Excerpted records:
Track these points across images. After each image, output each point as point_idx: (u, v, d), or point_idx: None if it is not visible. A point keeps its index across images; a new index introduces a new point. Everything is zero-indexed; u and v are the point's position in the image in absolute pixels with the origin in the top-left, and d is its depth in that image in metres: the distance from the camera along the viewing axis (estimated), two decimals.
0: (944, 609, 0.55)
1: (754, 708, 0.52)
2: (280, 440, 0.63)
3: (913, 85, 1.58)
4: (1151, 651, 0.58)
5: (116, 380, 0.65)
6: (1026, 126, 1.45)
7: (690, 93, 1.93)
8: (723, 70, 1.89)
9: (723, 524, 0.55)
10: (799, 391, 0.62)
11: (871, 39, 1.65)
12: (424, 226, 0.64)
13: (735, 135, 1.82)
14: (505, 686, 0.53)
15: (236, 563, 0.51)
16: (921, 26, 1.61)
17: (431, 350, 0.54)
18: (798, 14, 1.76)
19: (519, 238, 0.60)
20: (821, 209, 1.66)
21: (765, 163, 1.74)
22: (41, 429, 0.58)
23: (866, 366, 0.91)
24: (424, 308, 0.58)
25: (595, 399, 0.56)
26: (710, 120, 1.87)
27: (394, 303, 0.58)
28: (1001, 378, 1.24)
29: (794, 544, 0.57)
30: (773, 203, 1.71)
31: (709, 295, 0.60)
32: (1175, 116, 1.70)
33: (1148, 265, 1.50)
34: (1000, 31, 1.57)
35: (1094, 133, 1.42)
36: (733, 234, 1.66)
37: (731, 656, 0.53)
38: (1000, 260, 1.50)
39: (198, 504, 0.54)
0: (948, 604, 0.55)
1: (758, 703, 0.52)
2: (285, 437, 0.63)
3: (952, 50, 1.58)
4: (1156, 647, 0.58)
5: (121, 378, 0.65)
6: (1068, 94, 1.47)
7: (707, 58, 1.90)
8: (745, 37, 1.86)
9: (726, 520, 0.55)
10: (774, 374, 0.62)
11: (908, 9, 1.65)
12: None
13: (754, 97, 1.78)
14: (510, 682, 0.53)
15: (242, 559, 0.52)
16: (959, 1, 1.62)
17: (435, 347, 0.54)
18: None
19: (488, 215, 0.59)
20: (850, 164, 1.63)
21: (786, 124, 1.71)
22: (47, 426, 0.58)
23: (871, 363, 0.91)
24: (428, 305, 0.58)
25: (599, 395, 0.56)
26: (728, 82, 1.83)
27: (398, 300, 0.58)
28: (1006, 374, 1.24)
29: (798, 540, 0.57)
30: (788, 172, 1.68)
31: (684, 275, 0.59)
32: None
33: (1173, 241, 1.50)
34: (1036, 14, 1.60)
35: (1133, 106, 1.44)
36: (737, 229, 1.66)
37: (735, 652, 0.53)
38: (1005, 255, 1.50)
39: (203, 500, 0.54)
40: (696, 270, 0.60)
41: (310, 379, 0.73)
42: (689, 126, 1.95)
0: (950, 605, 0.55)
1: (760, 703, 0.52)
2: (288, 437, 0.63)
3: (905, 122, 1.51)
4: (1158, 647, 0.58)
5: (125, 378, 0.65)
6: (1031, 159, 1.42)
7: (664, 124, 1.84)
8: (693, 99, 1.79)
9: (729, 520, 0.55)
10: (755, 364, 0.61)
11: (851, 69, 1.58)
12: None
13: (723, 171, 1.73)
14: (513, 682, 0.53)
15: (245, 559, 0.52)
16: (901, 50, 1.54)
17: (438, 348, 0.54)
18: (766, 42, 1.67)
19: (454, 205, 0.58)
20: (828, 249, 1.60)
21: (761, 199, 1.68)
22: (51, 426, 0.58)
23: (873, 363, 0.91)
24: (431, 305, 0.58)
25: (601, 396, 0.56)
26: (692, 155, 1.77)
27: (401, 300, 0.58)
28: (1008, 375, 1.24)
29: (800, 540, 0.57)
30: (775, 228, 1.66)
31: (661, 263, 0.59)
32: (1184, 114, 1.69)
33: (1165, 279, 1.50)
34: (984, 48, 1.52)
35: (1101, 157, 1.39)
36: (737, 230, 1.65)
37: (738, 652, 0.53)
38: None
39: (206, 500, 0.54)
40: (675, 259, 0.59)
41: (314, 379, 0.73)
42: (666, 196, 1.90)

Problem statement: In the entries above, find the line holding "16: (921, 26, 1.61)" and the line holding "41: (310, 379, 0.73)", then retype exactly those two lines and every line between them, and nothing else.

Response:
16: (921, 26, 1.61)
17: (431, 350, 0.54)
18: (798, 14, 1.76)
19: (519, 238, 0.60)
20: (821, 209, 1.66)
21: (765, 163, 1.74)
22: (41, 429, 0.58)
23: (866, 366, 0.91)
24: (424, 308, 0.58)
25: (595, 399, 0.56)
26: (710, 120, 1.87)
27: (394, 303, 0.58)
28: (1001, 378, 1.24)
29: (794, 544, 0.57)
30: (773, 203, 1.71)
31: (709, 295, 0.60)
32: (1175, 116, 1.70)
33: (1148, 265, 1.50)
34: (1000, 31, 1.57)
35: (1094, 133, 1.42)
36: (733, 234, 1.66)
37: (731, 656, 0.53)
38: (1000, 260, 1.50)
39: (198, 504, 0.54)
0: (948, 604, 0.55)
1: (758, 703, 0.52)
2: (285, 437, 0.63)
3: (952, 50, 1.58)
4: (1156, 647, 0.58)
5: (121, 378, 0.65)
6: (1068, 94, 1.47)
7: (707, 58, 1.90)
8: (745, 37, 1.86)
9: (726, 520, 0.55)
10: (774, 374, 0.62)
11: (908, 9, 1.65)
12: None
13: (754, 97, 1.78)
14: (510, 682, 0.53)
15: (242, 559, 0.52)
16: (959, 1, 1.62)
17: (435, 347, 0.54)
18: None
19: (488, 215, 0.59)
20: (850, 164, 1.63)
21: (786, 124, 1.71)
22: (47, 426, 0.58)
23: (871, 363, 0.91)
24: (428, 305, 0.58)
25: (599, 395, 0.56)
26: (728, 82, 1.83)
27: (398, 300, 0.58)
28: (1006, 374, 1.24)
29: (798, 540, 0.57)
30: (788, 172, 1.68)
31: (684, 275, 0.59)
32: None
33: (1173, 241, 1.50)
34: (1036, 14, 1.60)
35: (1133, 106, 1.44)
36: (737, 229, 1.66)
37: (735, 652, 0.53)
38: (1005, 255, 1.50)
39: (203, 500, 0.54)
40: (696, 270, 0.60)
41: (310, 379, 0.73)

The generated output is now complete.